Trevanion":2sdsz18s said:
I've voiced my opinion on the Ashley Iles Mk2's (And Ashley Iles chisels in general) before and I don't think that they really live up to the hype nor the praise. From my experience the grinding is not overly great, It's rough and uneven. The backs are "hollow ground a couple thous" to "help with lapping the back" but the couple I've seen/own looked more bent than ground and it was definitely more like 30-40 thou, not a couple. The ferrules are notoriously terrible for snapping as they're made out of some really low-grade thin brass which can't stand up to a little moisture change.
.

I have no stake in this, but will say this - they are hand ground. They are skillfully hand ground for the price to a profile that the kirschen chisels don't come close to matching. The kirschen and other brands under the same mark are decent but very unrefined chisels, and not in the same class. Same with stubai - that same european style, but not nearly as usable as the iles chisels.

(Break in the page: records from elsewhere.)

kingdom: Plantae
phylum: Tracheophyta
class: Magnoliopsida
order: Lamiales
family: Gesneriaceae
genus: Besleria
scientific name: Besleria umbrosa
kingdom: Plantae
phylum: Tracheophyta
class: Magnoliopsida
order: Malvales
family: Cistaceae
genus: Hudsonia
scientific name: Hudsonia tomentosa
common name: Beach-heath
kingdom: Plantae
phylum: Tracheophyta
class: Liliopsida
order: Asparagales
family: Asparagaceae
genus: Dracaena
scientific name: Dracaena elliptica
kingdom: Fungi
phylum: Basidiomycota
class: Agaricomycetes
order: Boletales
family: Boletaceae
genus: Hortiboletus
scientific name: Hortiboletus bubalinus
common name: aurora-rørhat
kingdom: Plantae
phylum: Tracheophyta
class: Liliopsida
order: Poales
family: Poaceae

The Lie Nielsen looking chisels are a matter of modern CNC production, or in the case of some other chisels (like the kirschen chisels) a matter of lack of refinement - it is difficult to make chisels with wide flat delicate bevels like Iles has, and the bias is in your favor. A skilled worker will always appreciate that bias and not curse it as being "bent" unless they are horribly out of shape.

They are also O1 steel, which is better than the drill rod that kirschen and most other makers use (those are more gummy with a persistent wire edge - the iles will tolerate a shorter sharpening schedule. Only being bettered by vintage chisels like ward and the better i. sorby).

The shame of things for Iles these days is that I often see that they're "not ground perfectly". Very few of the old ones were, either - the difference is in the buying public now not really knowing what makes an excellent chisel for day in and day out work.
 
Trevanion":2ll9f5rq said:
If you definitely want to do the whole "Support British" thing, you should look at Robert Sorby's chisels as they are a league above Ashey Iles for less money. Plus you can actually get the Robert Sorby stuff, Ashley Iles can't seem to actually get any stock out, It's constantly on back order wherever you look.

By the way, I'm not being oppositional here. However, I bought three sets of brand new sorby chisels last year when I was on a bender, and had bought the iles chisels not long before.

The sorby chisels are soft, less finely ground and inconsistently ground.

Someone did a test of edge durability on the australian woodworking forum and found them (R. Sorby) OK for light work/soft woods but they were poor in hardwoods and gave up quickly. The same is true for mine - you have to give them more support at the bevel than Iles by a fair amount, and you don't want to pair them with a long sharpening routine.

Speculation was that there is an industrial qualification to sell chisels as more than boutique items, and that spec requires chip resistance for safety and results in 58 or so hardness chisels. Iles are 61 or so, and though the difference in numbers is small, the difference in durability between those two is very large (55 results in an unusable chisel, 53 from personal experience results in one that's well below unusable).

Not that softness is a new thing. The Norris irons took a huge step down in quality (softer, more "modern" feeling) when they went to R. Sorby for the later parallel irons.

(I still have all three sets of sorby chisels, but was a bit nonplussed with the even-ness of the bevel grinding for the price, especially given the wonderful handles. Some of the chisels have drastically taller sides on one side vs. the other, contrasted with the consistency of the iles chisels despite being able to see that they were finished by hand).